In 1850 a kitchen wing was added to the house, and the circular stair was removed to provide space for a rear entrance hall. In 1868 eight bay window extensions were added, one in each of the four large rooms on both the first and second floors. At the same time, a porch was created in place of the portico and the hipped roof was replaced by a mansard roof. Extensive alternations were made in 1905 by the firm of McKim, Mead and White. In order to extend the center hall, the Neilsons had the right half of the house moved and added the present staircase and the large Palladian window overlooking it, as well as additional classical elements.

The current appearance of the house combines several distinct architectural styles including Neo-Classical, Second Empire, and Colonial Revival. This marked appearance has gained Wood Lawn a listing on the National Register of Historic Places.

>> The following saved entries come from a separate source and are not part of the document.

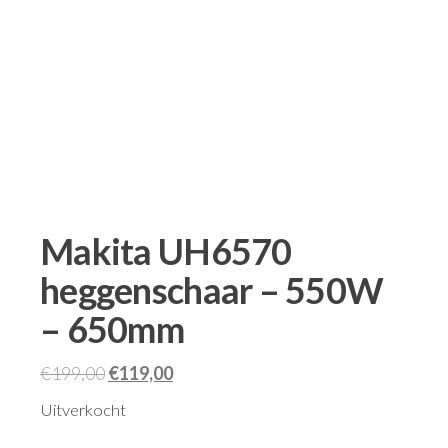
Makita UH6570
heggenschaar – 550W
– 650mm
€
199,00
€
119,00
Uitverkocht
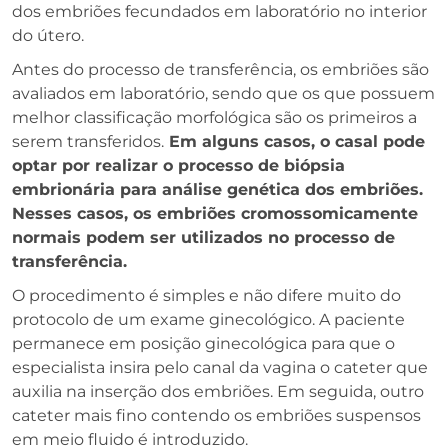
dos embriões fecundados em laboratório no interior
do útero.
Antes do processo de transferência, os embriões são
avaliados em laboratório, sendo que os que possuem
melhor classificação morfológica são os primeiros a
serem transferidos.
Em alguns casos, o casal pode
optar por realizar o processo de biópsia
embrionária para análise genética dos embriões.
Nesses casos, os embriões cromossomicamente
normais podem ser utilizados no processo de
transferência.
O procedimento é simples e não difere muito do
protocolo de um exame ginecológico. A paciente
permanece em posição ginecológica para que o
especialista insira pelo canal da vagina o cateter que
auxilia na inserção dos embriões. Em seguida, outro
cateter mais fino contendo os embriões suspensos
em meio fluido é introduzido.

Wood Lawn After the Neilson Family: Upon James Neilson's death, Wood Lawn was left to Rutgers University; it was occupied for many years by the Associate Alumnae of Douglass College. During that period, distinguished visitors to Wood Lawn included Eleanor Roosevelt, who met with students at the College; a photo displayed in Wood Lawn's dining room shows her in that room.

Today Wood Lawn is the home of the Eagleton Institute of Politics, an active and respected education, research and public service unit of the University, nationally recognized for its activities in the field of American politics. Eagleton conducts innovative and practical research, educates students, and informs policymakers and the public. The Institute was established in 1956 with a bequest from Florence Peshine Eagleton, a suffragist and founder of New Jersey's League of Women Voters. The Eagleton Institute of Politics and its Wood Lawn home are inextricable, well known across and beyond New Jersey as a place for celebrating politics and strengthening democracy.